## Problem to solve
Only the lines below starting at the one that contains "M1284 4 1323 56 1367 106 1433 176" and ending at the one that contains "M453 280 509 341" are to be reproduced, exactly and with both ends kept.

+===+

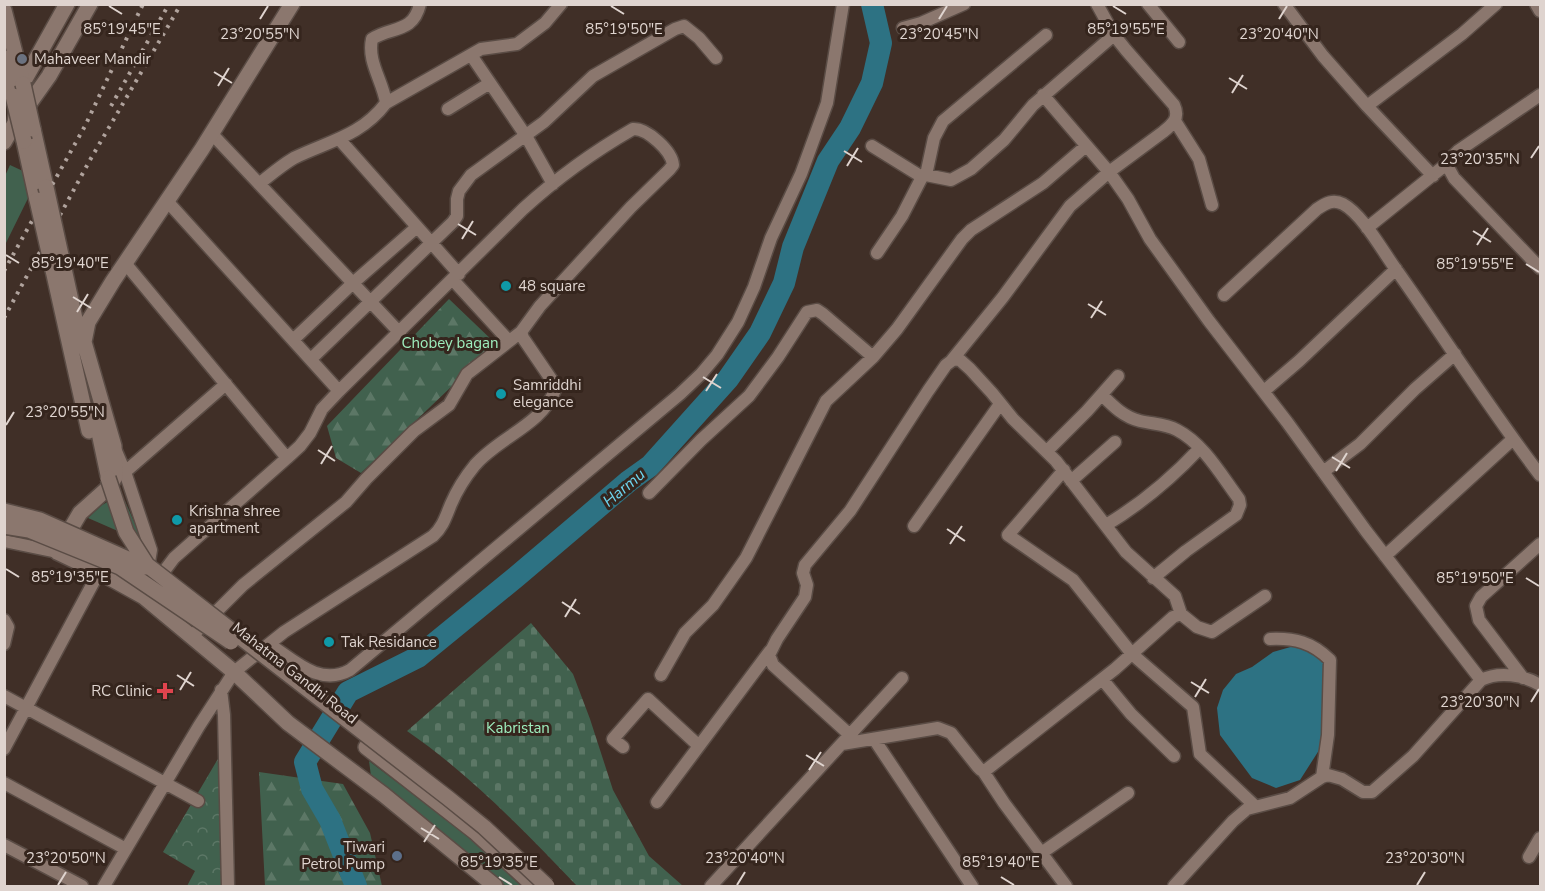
<svg xmlns="http://www.w3.org/2000/svg" width="1545" height="891" font-family="'Nunito Sans',sans-serif">
<style>
.grass{fill:#41614e}
.forest{fill:url(#forest-firs)}
.cemetery{fill:url(#cemetery-stones)}
.park{fill:url(#park-crowns)}
.water{fill:#2d7283}
.lines{fill:none;stroke-linecap:round;stroke-linejoin:round}
.river{stroke:#2d7283;stroke-width:22}
.minor-casing{stroke:#5a4c45;stroke-width:15}
.tertiary-casing{stroke:#5a4c45;stroke-width:18}
.secondary-casing{stroke:#5a4c45;stroke-width:18}
.minor{stroke:#8b776e;stroke-width:12}
.tertiary{stroke:#8b776e;stroke-width:15}
.secondary{stroke:#8b776e;stroke-width:15}
.rail{stroke:#b0a39d;stroke-width:4;stroke-dasharray:3 6;stroke-linecap:butt}
.secondary-bridge-casing{stroke:#5a4c45;stroke-width:18;stroke-linecap:butt}
.secondary-bridge{stroke:#8b776e;stroke-width:15}
.ticks{fill:none;stroke:#dfd4cf;stroke-width:2}
.worship-dot{fill:#6b7280;stroke:#35251d;stroke-width:2}
.culture-dot{fill:#0f9aa8;stroke:#35251d;stroke-width:2}
.health-dot{fill:#e0444e;stroke:#35251d;stroke-width:2}
.service-dot{fill:#5c6f8a;stroke:#35251d;stroke-width:2}
.labels{text-anchor:middle;dominant-baseline:central;stroke-width:6;stroke-linejoin:round;paint-order:stroke}
.poi-label{font-size:15px;fill:#dfd4cf;stroke:#35251d;text-anchor:start}
.park-label{font-size:15px;fill:#9eeebe;stroke:#35251d}
.street-label{font-size:15px;fill:#dfd4cf;stroke:#35251d}
.water-label{font-size:16px;font-style:italic;fill:#6ed6f0;stroke:#35251d}
.ticks-label{font-size:15px;text-anchor:middle;fill:#dfd4cf;stroke:#35251d;stroke-width:6;stroke-linejoin:round;paint-order:stroke}
</style>
<defs>
<pattern id="forest-firs" width="22" height="20" patternUnits="userSpaceOnUse" patternTransform="scale(1.5)"><rect width="22" height="20" fill="#41614e"/><path d="M5 1l3.5 6h-7zM16 11l3.5 6h-7z" fill="#5c7766"/></pattern>
<pattern id="cemetery-stones" width="16" height="16" patternUnits="userSpaceOnUse" patternTransform="scale(1.5)"><rect width="16" height="16" fill="#41614e"/><path d="M2 7V4a2 2 0 0 1 4 0v3zM10 15v-3a2 2 0 0 1 4 0v3z" fill="#5c7766"/></pattern>
<pattern id="park-crowns" width="20" height="18" patternUnits="userSpaceOnUse" patternTransform="scale(1.5)"><rect width="20" height="18" fill="#41614e"/><path d="M2 6a3 3 0 1 1 6 0M12 15a3 3 0 1 1 6 0" fill="none" stroke="#5c7766"/></pattern>
</defs>
<rect width="100%" height="100%" fill="#402f27"/>
<path class="grass" d="M10 165 38 178 5 245V176Z
M116 497 125 501 143 542 88 518 102 505Z
M369 761 467 835 521 886H506L371 776Z"/>
<path class="forest" d="M449 299 496 344 361 473 336 458 327 426Z
M259 772 343 784 370 833 382 886H265Z"/>
<path class="cemetery" d="M531 623 573 674 590 719 613 790 649 856 683 886H577C524 831 471 775 407 731Z"/>
<path class="park" d="M222 752 223 886H187L195 871 163 852Z"/>
<path class="water" d="M1294 646 1317 652 1330 664 1336 683 1331 713 1323 744 1300 780 1276 788 1252 778 1220 735 1217 708 1223 690 1236 674 1252 667 1273 652Z"/>
<g class="lines">
<path class="river" d="M356 886 330 820 312 789 305 762 348 692 418 657 516 577 629 481 650 466 728 379 760 333 784 283 793 247 828 161 850 128 872 83 881 43 872 4"/>
<g class="minor-casing">
<path id="minor" d="M1148 4 1179 42
M1284 4 1323 56 1367 106 1433 176
M1536 4 1540 11
M903 28 921 23 964 4
M471 55 526 136 553 184
M1043 95 1109 172 1128 199 1150 239 1209 321 1287 422 1366 531 1481 680
M1540 95 1458 151 1450 159 1448 167 1454 178 1540 268
M386 103 481 49 517 44 545 23 561 4
M1367 106 1462 34 1496 4
M448 109 490 83
M1175 121 1199 159 1212 205
M212 134 400 333
M340 140 459 274
M872 146 922 177
M926 175 934 138 943 121 1046 35
M259 184C270 175 282 165 294 158 329 141 361 136 386 103 383 81 367 62 372 39 391 26 413 34 420 4
M167 201 339 391
M1367 228 1449 162
M877 253 902 216 922 177 926 175 951 180 971 169 1004 140 1033 105 1114 35
M125 263 287 458 174 558 156 582
M453 280 509 341
M1224 295 1317 209C1326 203 1333 199 1343 204 1362 214 1382 250 1395 268 1444 337 1489 408 1540 475
M293 340 353 283 417 227
M311 359 453 222 457 216V199L459 191 471 175 544 122 593 76 675 29 684 26 699 38 716 58
M952 360 1003 297 1070 206 1109 172 1163 132C1173 124 1180 118 1174 105L1126 50 1114 35 1097 4
M1264 391 1299 361 1396 269
M1102 395C1114 407 1124 417 1140 421 1153 424 1166 424 1177 430 1204 444 1221 475 1239 499L1240 505 1236 515 1186 551 1153 578
M116 451 125 472 151 550 144 592
M1047 451 1087 411 1118 376
M1064 470 1008 535 1073 580 1132 654 1193 707 1200 754 1255 806
M125 472 226 384
M1323 472 1360 444 1415 389 1455 354
M1071 481 1115 442
M649 493 701 440 749 396 778 357 807 312 817 310 823 314 873 357
M1106 525C1141 504 1172 478 1200 448
M914 526 1000 404
M4 541 57 552
M1385 556 1513 439
M4 620 8 627 4 644
M192 636 243 585 346 502 366 479 414 431 449 405 467 374 521 332
M1270 639C1295 638 1312 642 1330 660L1328 735 1322 777
M269 644C294 660 319 687 350 670L680 394 701 374 717 355 738 322 754 287 771 238 801 174 827 103 843 4
M661 675 685 633 713 605 746 558 826 401 873 357 897 329 962 239 971 230 1043 183 1086 146
M1523 678 1479 620 1476 606 1481 597 1540 544
M1102 679 1131 714 1174 756
M221 690 224 715 228 886
M4 696 198 801
M850 735 773 665 769 655 777 639 805 597 807 585 803 573 805 565 850 511 928 391 946 365 954 359 960 360 970 369 992 393 1013 419 1056 461 1126 552 1175 596 1181 614
M874 739 972 886
M842 744 938 728 951 733 978 767 981 770H986L1115 669 1173 617 1181 614 1197 627 1212 632 1265 596
M623 747 613 739 648 699 699 746 770 651
M4 749 99 572
M983 771 1004 803 1066 886
M4 783 126 849
M657 802 699 746
M4 845 82 886
M1040 854 1128 793
M1529 857 1540 838
M104 886 199 726 234 672 284 632 433 536C443 527 446 516 451 504 457 490 466 476 475 465 499 437 542 425 555 390L553 382 523 338 521 332 540 306 631 207 669 170 673 165C672 151 647 128 633 129 593 152 557 178 523 209L339 391 322 409 310 433 300 446 287 458
M711 886 902 678
M1174 886 1233 821 1247 809 1290 798 1322 777 1328 775 1342 779 1363 792H1372L1413 756 1481 680C1499 671 1524 675 1540 685"/>
</g>
<g class="tertiary-casing">
<path id="tertiary" d="M22 114 49 76 90 4
M4 142 15 123 19 94 25 79 67 4"/>
</g>
<g class="secondary-casing">
<path id="secondary" d="M292 4 202 149 113 281 88 322 84 342 114 446 115 477 109 487 80 513 57 552 99 572 144 597 234 672 288 723 384 795 495 886
M4 10 23 84
M4 58 13 96
M33 129 46 187
M24 141 37 200
M61 255 81 346
M53 270 89 431
M95 414 108 475
M366 747 475 832 534 886"/>
</g>
<use href="#minor" class="minor"/>
<use href="#tertiary" class="tertiary"/>
<use href="#secondary" class="secondary"/>
<path class="rail" d="M111 106 169 4
M4 271 85 126 143 4
M4 318 90 160 181 4"/>
<g class="secondary-bridge-casing">
<path id="secondary-bridge" d="M23 84 33 129
M13 96 24 141
M46 187 61 255
M37 200 53 270
M108 478 126 532 147 565 448 798 484 827 547 886
M4 511 40 520 146 567
M4 526 29 530 120 567 231 642"/>
</g>
<use href="#secondary-bridge" class="secondary-bridge"/>
</g>
<path class="ticks" d="M109 6 122 14M611 6 624 14M1113 6 1126 14M260 19 268 6M939 19 947 6M1279 19 1287 6M214 72 232 83M1229 78 1247 89M218 86 229 68M1232 93 1243 75M844 151 862 162M1531 158 1539 146M847 166 858 148M458 224 476 235M1473 231 1491 242M462 239 473 221M1477 245 1488 228M6 255 19 263M1526 264 1539 272M73 297 91 308M1088 304 1106 315M77 312 88 294M1091 318 1102 301M703 377 721 388M706 391 717 374M6 425 14 412M318 450 335 461M1332 457 1350 468M321 464 332 446M1336 471 1347 453M947 529 965 541M950 544 962 526M6 569 19 577M1526 578 1539 586M562 602 580 614M565 617 576 599M177 675 194 686M1191 682 1209 693M180 690 191 672M1195 697 1206 679M1531 702 1539 689M806 755 824 766M809 770 821 752M421 828 439 839M424 842 435 825M499 877 512 885M1001 877 1014 885M58 885 66 872M737 885 745 872M1417 885 1425 872"/>
<circle class="worship-dot" cx="22" cy="59" r="6"/>
<g class="culture-dot">
<circle cx="506" cy="286" r="6"/>
<circle cx="501" cy="394" r="6"/>
<circle cx="177" cy="520" r="6"/>
<circle cx="329" cy="642" r="6"/>
</g>
<path class="health-dot" d="M162 682h6v6h6v6h-6v6h-6v-6h-6v-6h6z"/>
<circle class="service-dot" cx="397" cy="856" r="6"/>
<g class="labels">
<g class="poi-label">
<text x="34" y="59">Mahaveer Mandir</text>
<text x="518" y="286">48 square</text>
<text x="513" y="385">Samriddhi<tspan x="513" dy="17">elegance</tspan></text>
<text x="189" y="511">Krishna shree<tspan x="189" dy="17">apartment</tspan></text>
<text x="341" y="642">Tak Residance</text>
<text x="152" y="691" text-anchor="end">RC Clinic</text>
<text x="385" y="847" text-anchor="end">Tiwari<tspan x="385" dy="17">Petrol Pump</tspan></text>
</g>
<g class="park-label">
<text x="450" y="343">Chobey bagan</text>
<text x="518" y="728">Kabristan</text>
</g>
<g class="street-label">
<text transform="translate(295 673) rotate(38)">Mahatma Gandhi Road</text>
</g>
<g class="water-label">
<text transform="translate(624 488) rotate(-40)">Harmu</text>
</g>
</g>
<g class="ticks-label">
<text x="122" y="34">85°19'45"E</text>
<text x="624" y="34">85°19'50"E</text>
<text x="1126" y="34">85°19'55"E</text>
<text x="260" y="39">23°20'55"N</text>
<text x="939" y="39">23°20'45"N</text>
<text x="1279" y="39">23°20'40"N</text>
<text x="1480" y="164">23°20'35"N</text>
<text x="70" y="268">85°19'40"E</text>
<text x="1475" y="269">85°19'55"E</text>
<text x="65" y="417">23°20'55"N</text>
<text x="70" y="582">85°19'35"E</text>
<text x="1475" y="583">85°19'50"E</text>
<text x="1480" y="707">23°20'30"N</text>
<text x="66" y="863">23°20'50"N</text>
<text x="745" y="863">23°20'40"N</text>
<text x="1425" y="863">23°20'30"N</text>
<text x="499" y="867">85°19'35"E</text>
<text x="1001" y="867">85°19'40"E</text>
</g>
<rect width="1545" height="891" fill="none" stroke="#dfd4cf" stroke-width="12"/>
</svg>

+===+

## Solution to this problem
M1284 4 1323 56 1367 106 1433 176
M1536 4 1540 11
M903 28 921 23 964 4
M471 55 526 136 553 184
M1043 95 1109 172 1128 199 1150 239 1209 321 1287 422 1366 531 1481 680
M1540 95 1458 151 1450 159 1448 167 1454 178 1540 268
M386 103 481 49 517 44 545 23 561 4
M1367 106 1462 34 1496 4
M448 109 490 83
M1175 121 1199 159 1212 205
M212 134 400 333
M340 140 459 274
M872 146 922 177
M926 175 934 138 943 121 1046 35
M259 184C270 175 282 165 294 158 329 141 361 136 386 103 383 81 367 62 372 39 391 26 413 34 420 4
M167 201 339 391
M1367 228 1449 162
M877 253 902 216 922 177 926 175 951 180 971 169 1004 140 1033 105 1114 35
M125 263 287 458 174 558 156 582
M453 280 509 341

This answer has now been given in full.